The moon may shine when struck by the sun’s rays, and day by day turn that light more straightly to our sight, the more she retires from the sun’s orb, until opposite him she has glowed with quite full light and, as she rises, towering on high, has seen his setting; then little by little she must needs retire back again, and, as it were, hide her light, the nearer she glides now to the sun’s fire from the opposite quarter through the orbit of the signs; as those have it, who picture that the moon is like a ball, and keeps to the path of her course below the sun. There is also a way by which she can roll on with her own light, and yet show changing phases of brightness.
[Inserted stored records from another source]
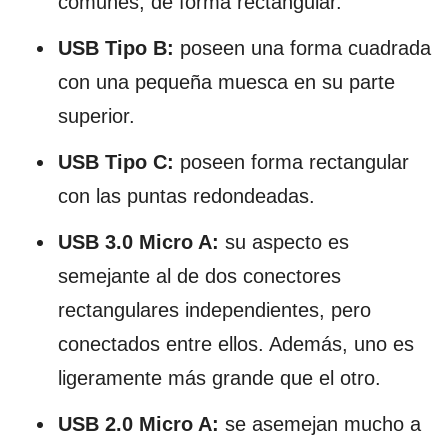
comunes, de forma rectangular.
USB Tipo B:
poseen una forma cuadrada
con una pequeña muesca en su parte
superior.
USB Tipo C:
poseen forma rectangular
con las puntas redondeadas.
USB 3.0 Micro A:
su aspecto es
semejante al de dos conectores
rectangulares independientes, pero
conectados entre ellos. Además, uno es
ligeramente más grande que el otro.
USB 2.0 Micro A:
se asemejan mucho a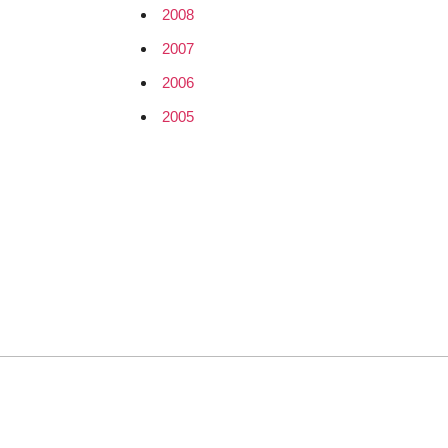
2008
2007
2006
2005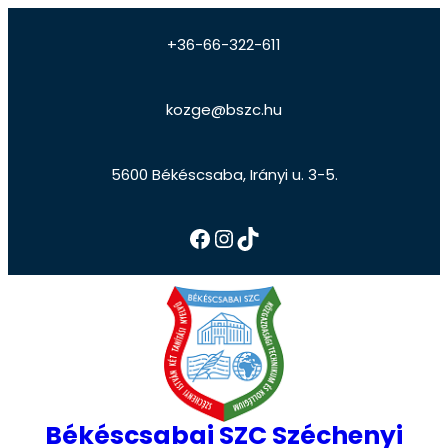
+36-66-322-611
kozge@bszc.hu
5600 Békéscsaba, Irányi u. 3-5.
Békéscsabai SZC Széchenyi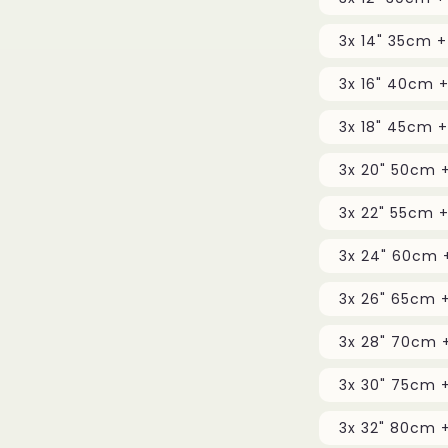
3x 26" 65cm +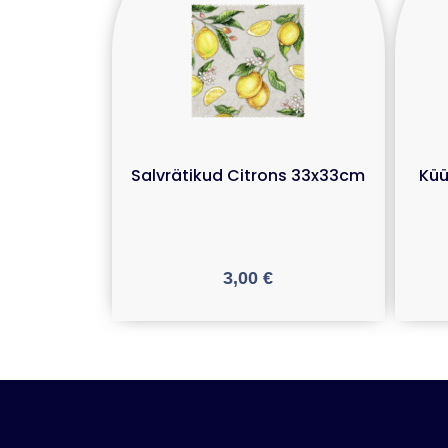
Salvrätikud Citrons 33x33cm
Küü
3,00
€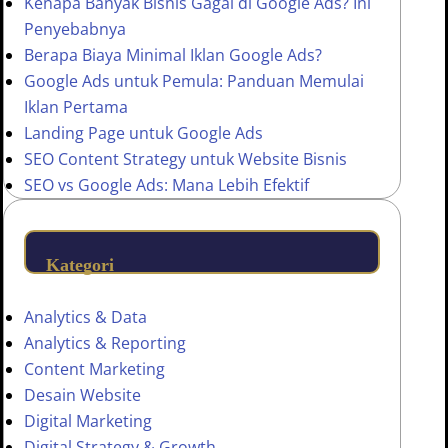
Kenapa Banyak Bisnis Gagal di Google Ads? Ini
Penyebabnya
Berapa Biaya Minimal Iklan Google Ads?
Google Ads untuk Pemula: Panduan Memulai
Iklan Pertama
Landing Page untuk Google Ads
SEO Content Strategy untuk Website Bisnis
SEO vs Google Ads: Mana Lebih Efektif
Kategori
Analytics & Data
Analytics & Reporting
Content Marketing
Desain Website
Digital Marketing
Digital Strategy & Growth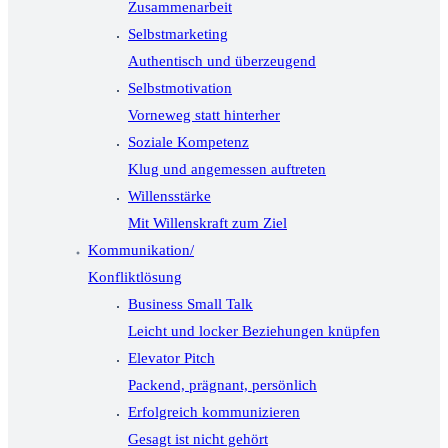
Zusammenarbeit
Selbstmarketing
Authentisch und überzeugend
Selbstmotivation
Vorneweg statt hinterher
Soziale Kompetenz
Klug und angemessen auftreten
Willensstärke
Mit Willenskraft zum Ziel
Kommunikation/
Konfliktlösung
Business Small Talk
Leicht und locker Beziehungen knüpfen
Elevator Pitch
Packend, prägnant, persönlich
Erfolgreich kommunizieren
Gesagt ist nicht gehört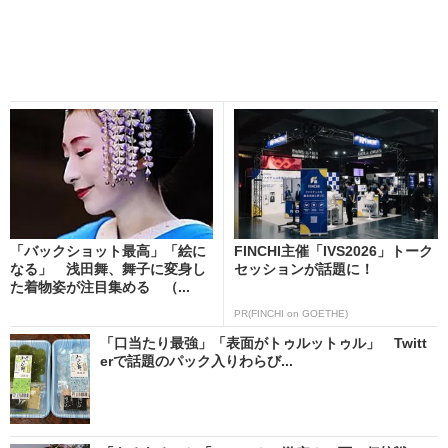
「バックショット最高」「絵に
FINCHI主催「IVS2026」トーク
なる」 浅田舞、舞子に変身し
セッションが話題に！
た着物姿が注目集める （...
PR(FINCHI on GOETHE)
「口当たり最強」「表面がトゥルットゥル」 Twitt
erで話題のパック入りわらび...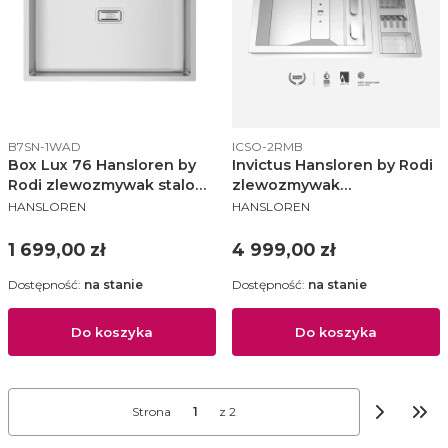
Kod produktu
Kod produktu
B7SN-1WAD
ICSO-2RMB
Box Lux 76 Hansloren by
Invictus Hansloren by Rodi
Rodi zlewozmywak stalowy
zlewozmywak
PRODUCENT
PRODUCENT
790x505 stal
wielofunkcyjny 790x505
HANSLOREN
HANSLOREN
szczotkowana - B7SN-
stal szczotkowana - ICSO-
1WAD
2RMB
Cena
Cena
1 699,00 zł
4 999,00 zł
Dostępność:
na stanie
Dostępność:
na stanie
Do koszyka
Do koszyka
Strona
z 2
Prze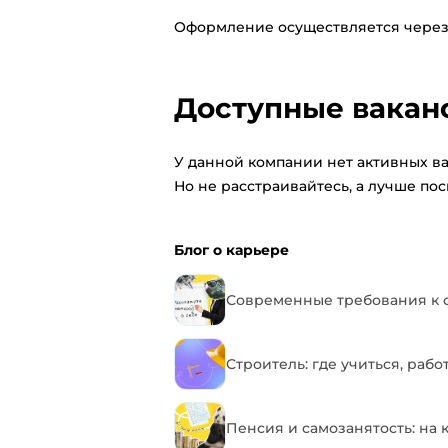
Оформление осуществляется через
Доступные вакан
У данной компании нет активных ва
Но не расстраивайтесь, а лучше по
Блог о карьере
Современные требования к с
Строитель: где учиться, рабо
Пенсия и самозанятость: на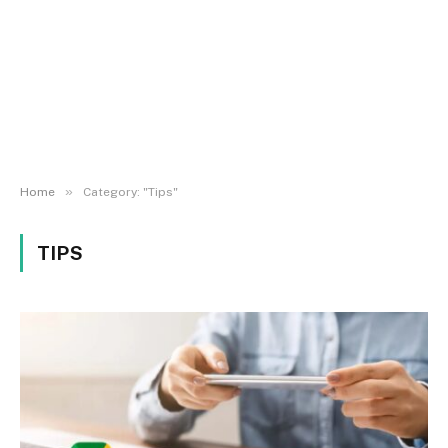
»
Home
Category: "Tips"
TIPS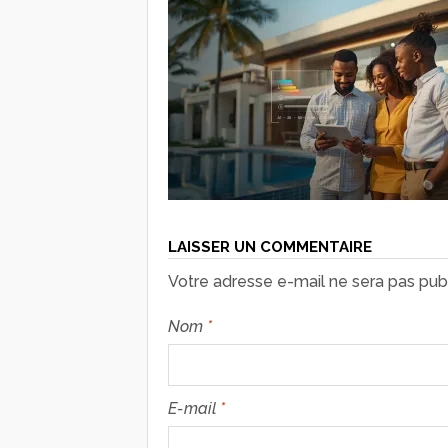
LAISSER UN COMMENTAIRE
Votre adresse e-mail ne sera pas publ
Nom
*
E-mail
*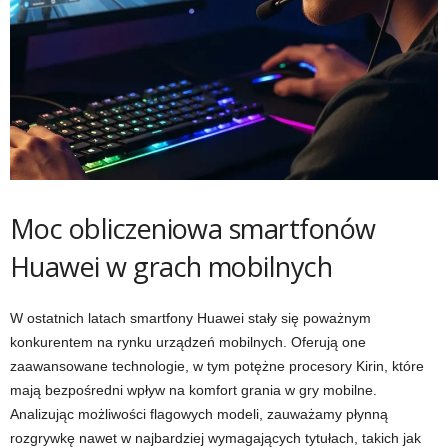
Moc obliczeniowa smartfonów
Huawei w grach mobilnych
W ostatnich latach smartfony Huawei stały się poważnym
konkurentem na rynku urządzeń mobilnych. Oferują one
zaawansowane technologie, w tym potężne procesory Kirin, które
mają bezpośredni wpływ na komfort grania w gry mobilne.
Analizując możliwości flagowych modeli, zauważamy płynną
rozgrywkę nawet w najbardziej wymagających tytułach, takich jak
For there may be another body, which is borne on and glides together with her, in every way obstructing and obscuring her; yet it cannot be seen, because it is borne on without light. Or she may turn round, just like, if it so chance, the sphere of a ball, tinged over half its surface with gleaming light, and so by turning round the sphere produces changing phases, until she turns to our sight and open eyes that side, whichever it be, that is endowed with fires; and then little by little she twists back again and carries away from us the light-giving part of the round mass of the ball; as the Babylonian teaching of the Chaldaeans, denying the science of the astronomers, essays to prove in opposition; just as if what each of them fights for may not be the truth, or there were any cause why you should venture to adopt the one less than the other.